Calico sheds light on its R&D mission with UCSF partnership

Google's ($GOOG) secretive Calico signed yet another partnership with a world-class research outfit, this time divulging some details that could provide clues on how it plans to attack aging.

In an agreement with UC San Francisco, Calico is paying an undisclosed sum for the rights to some technology from the lab of professor Peter Walter, a 2014 winner of the Lasker Award. Walter's work is focused on modulators of integrated stress response, or ISR, which is a wide range of molecular changes that take place within a cell when it's exposed to environmental hazards. ISR has all sorts of effects on the body, but the Calico-licensed technology is specifically focused on how it leads to cognitive decline, the company said.

In tandem with the license deal, Calico has hired Carmela Sidrauski, a former UCSF research who led ISR research in Walter's lab, pushing forward in hopes of developing a new way to address neurodegeneration tied to aging.

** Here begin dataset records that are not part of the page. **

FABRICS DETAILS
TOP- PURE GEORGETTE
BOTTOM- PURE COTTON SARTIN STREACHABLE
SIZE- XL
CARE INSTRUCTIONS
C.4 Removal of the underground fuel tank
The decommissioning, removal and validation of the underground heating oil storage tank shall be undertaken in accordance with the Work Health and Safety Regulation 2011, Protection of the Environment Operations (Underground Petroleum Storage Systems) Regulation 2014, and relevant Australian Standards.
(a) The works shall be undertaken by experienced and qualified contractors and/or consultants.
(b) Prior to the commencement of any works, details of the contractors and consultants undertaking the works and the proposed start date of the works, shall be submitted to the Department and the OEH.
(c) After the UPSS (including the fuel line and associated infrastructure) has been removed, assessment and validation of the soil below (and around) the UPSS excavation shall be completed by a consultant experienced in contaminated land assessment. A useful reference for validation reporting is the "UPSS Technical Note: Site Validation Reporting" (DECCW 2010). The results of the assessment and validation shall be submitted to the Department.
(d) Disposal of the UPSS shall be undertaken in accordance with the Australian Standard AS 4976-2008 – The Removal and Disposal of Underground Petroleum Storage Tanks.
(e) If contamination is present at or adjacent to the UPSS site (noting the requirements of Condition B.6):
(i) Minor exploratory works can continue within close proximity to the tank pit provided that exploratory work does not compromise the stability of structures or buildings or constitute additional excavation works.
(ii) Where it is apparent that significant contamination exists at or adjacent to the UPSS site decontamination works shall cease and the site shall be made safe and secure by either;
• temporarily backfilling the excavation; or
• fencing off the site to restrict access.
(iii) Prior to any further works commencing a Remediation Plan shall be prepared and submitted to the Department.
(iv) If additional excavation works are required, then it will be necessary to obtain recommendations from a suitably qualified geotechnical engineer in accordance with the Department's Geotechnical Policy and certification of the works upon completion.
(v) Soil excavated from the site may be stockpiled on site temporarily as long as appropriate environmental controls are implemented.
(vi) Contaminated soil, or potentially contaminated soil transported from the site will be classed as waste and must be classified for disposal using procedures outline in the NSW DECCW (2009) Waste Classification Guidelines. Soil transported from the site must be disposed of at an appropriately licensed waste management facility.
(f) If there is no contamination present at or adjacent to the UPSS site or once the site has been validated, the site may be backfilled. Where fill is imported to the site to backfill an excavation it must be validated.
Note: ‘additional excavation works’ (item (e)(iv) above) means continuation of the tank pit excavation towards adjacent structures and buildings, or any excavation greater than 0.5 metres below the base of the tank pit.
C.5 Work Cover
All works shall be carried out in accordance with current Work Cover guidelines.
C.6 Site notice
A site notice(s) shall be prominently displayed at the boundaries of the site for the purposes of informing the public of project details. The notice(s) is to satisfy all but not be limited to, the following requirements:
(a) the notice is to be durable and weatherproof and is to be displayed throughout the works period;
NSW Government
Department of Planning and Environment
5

"We are delighted to enter into this agreement with UCSF, and we are excited to translate these research findings into potential treatments for age-related cognitive disorders," Calico R&D President Hal Barron said in a statement. "Peter is a world-class basic scientist whose insights have fundamentally changed our understanding of how cells function under stress."

The UCSF deal stands out as it is just the second time Calico has publicly disclosed a disease target. Since its unstealthing in 2013, the biotech has largely kept quiet, maintaining that it is focused on the scourge of aging and adding little else. Last year, the company entered its first licensing deal, with UT Southwestern, to get its hands on a class of drugs called P7C3 that has shown promise in staving off the death of nerve cells.

The rest of Calico's tie-ups have involved undisclosed projects, but the Bay Area company has been partnering up at a faster clip. Last week, Calico struck a two-pronged deal with California's QB3 to explore the science of longevity and age-related diseases. Earlier this month, the San Francisco company teamed up with Harvard and MIT's Broad Institute to collaborate on discovery-stage research, and it's working with AbbVie ($ABBV) on an R&D project that could cost as much as $1.5 billion.